■ Required actions
1. In the gold market commentary, put this sentence into Spanish: "For now, gold remains in a mid-long-term upside trend with an upward bias."
2. Pick up the gold market commentary after its final sentence and keep writing it.

-- Start Quoted text --

Even today, many historical drivers of gold prices are at odds. The rise in nominal and real bond yields certainly augers for a lower price of bullion. As does limited equity market volatility. Yet the persistent higher inflation is supportive of a higher price, as is the U.S. dollar. Nobody said investing would be easy.

Gold is once again at resistance, so far, with no support from investors based on ETF flows

Perhaps one of the biggest swing factors that tend to drive gold price is ETF flows, aka retail. As you can see in the chart, gold often moves in tandem with gold ETF flows, both up and down over the years. Yet the recent advance has been during a period of ETF outflows. Counter the ETF outflows has been central bank buying, which set an all-time record in 2022 and continues into 2023. Perhaps the Western-imposed sanctions have encouraged many central banks to increase their reserve diversification away from Treasuries on the margin. Whatever the motivation, this has helped counter the ETF flows.

Gold Technical Take

From a technical perspective, gold is at an interesting crossroads. Over the past three years, it’s gone from a new all-time in 2020 to a prolonged consolidation period. It’s now attempted on two occasions to break through and solidly hold onto a 2000 handle. The first attempt, early last year, saw it later retrench to nearly $1600/oz largely due to a strong dollar and central banks hiking rates at an accelerated pace. Following the breakout from that downtrend last November, gold has rallied alongside risk assets to attempt a second thrust to new highs. Aided by a mini bank crisis, gold held above $2000/oz for a number of days but has pulled back rather suddenly, thanks in part to dollar strength and rising rates. The pullback has brought it back to the lower bounds of the current trend channel.

Gold prices

With the price sitting on a key support level as well as staying within the current trend channel, we see a favourable setup for a potential upside rotation back towards recent highs. For now, gold remains in a mid-long-term upside trend with an upward bias.

-- End Quoted text --
-- Start Data provided --

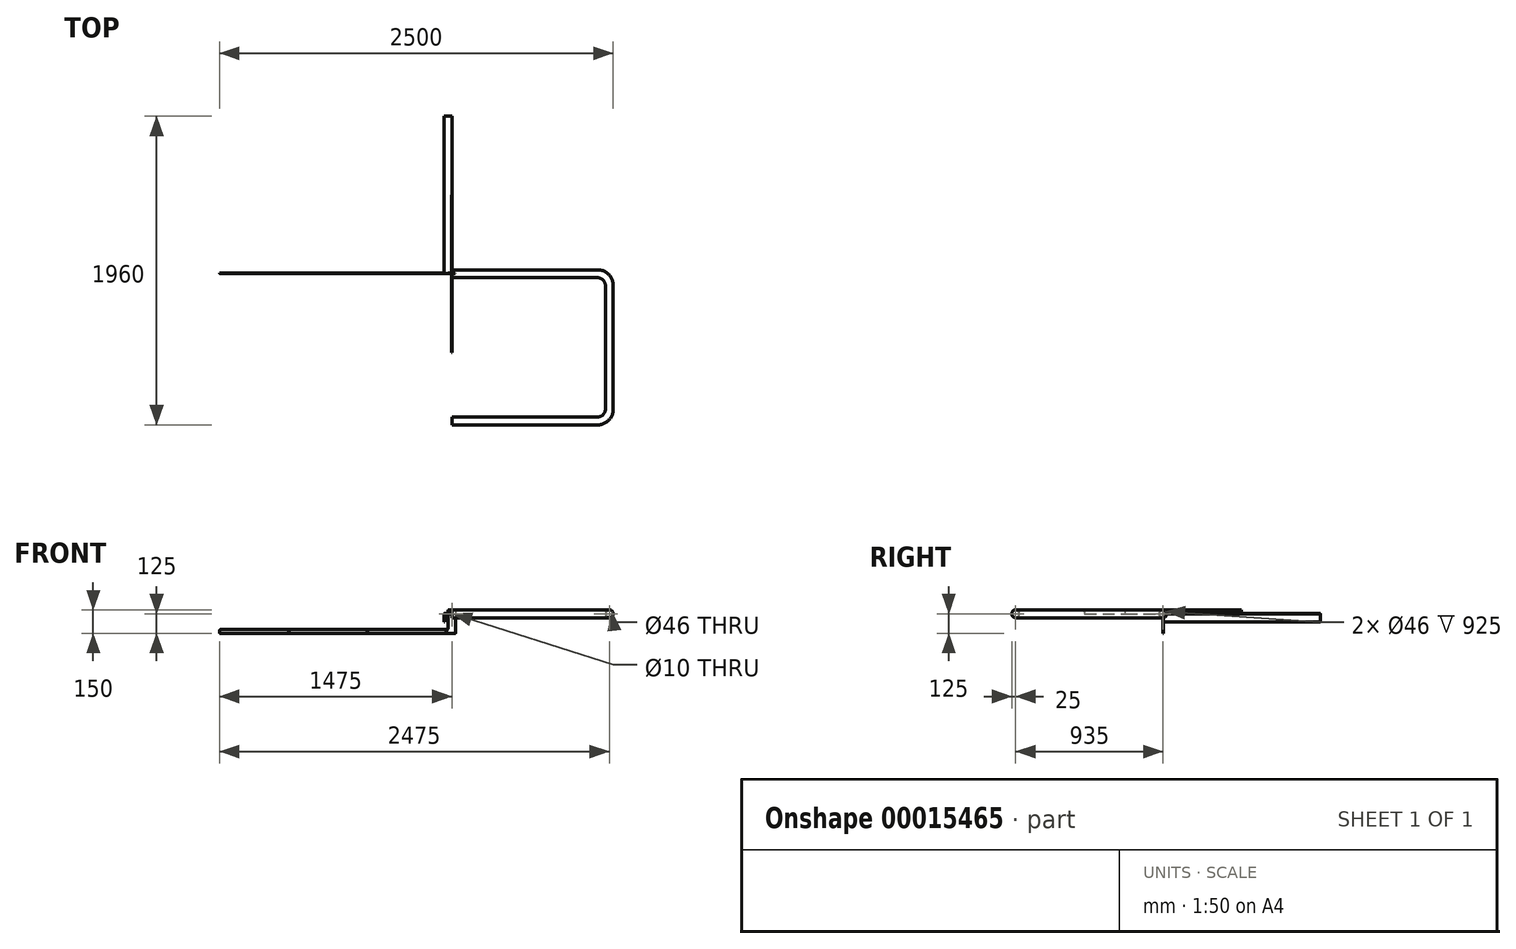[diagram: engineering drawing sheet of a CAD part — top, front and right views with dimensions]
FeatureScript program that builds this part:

-- End Data provided --

■ Solved problems
1. Por ahora, el oro se mantiene en una tendencia alcista de mediano a largo plazo con un sesgo al alza.

2.
As the bulls and bears battle it out around key support, it appears the gold market is mired with indecision. The RSI oscillator has pulled back below 50 but is showing a mild bullish divergence which is a good sign for further rally. In addition, there is an impending bull cross on the MACD indicator. This indicates an oversold market with tiring sellers. Upside moves could find some resistance around the psychologically important 2000 level as well as the 50-day moving average at $1993. For those underweight, this is looking like a good time to begin building a position from a risk/reward perspective.

What’s Next?

Investing isn’t about trying to explain the past; it’s about the future. Do you think central banks will continue buying? We do. What about yields, both nominal and real? Well, gold has weathered yields moving higher in good fashion. They could still move higher, but most of this move is probably done. And as the Fed likely stops raising rates soon, that should turn a headwind into no-wind. Inflation may continue to come down this year, as is our expectation, but it will likely remain higher than in past years. This should continue to be a positive for gold.

Real yields - gold has weathered the rise in yields. The U.S. dollar is still pretty song; weakness should provide a boost for gold.

Then there is the dollar. We are not in the de-dollarization camp, and the U.S. dollar could see an uptick if a recession develops. Near term, that may be a headwind. Still, if the dollar is moving higher on recession, market volatility may provide an offsetting tailwind. Sorry, too much talk of wind; starting to sound like some sort of swirling vortex. Nonetheless, longer-term, we are anticipating to be dollar bears, which is gold positive.

Final Thoughts

Gold remains a stone’s throw from a key resistance level despite cooling inflation and higher yields. If a recession is on the horizon, we believe yields could tick lower and market volatility rise. Both are potential positives that could help gold finally break through this ceiling. And if retail start buying, which there have been some signs of late, this third visit to resistance may be the breakthrough gold investors have long awaited.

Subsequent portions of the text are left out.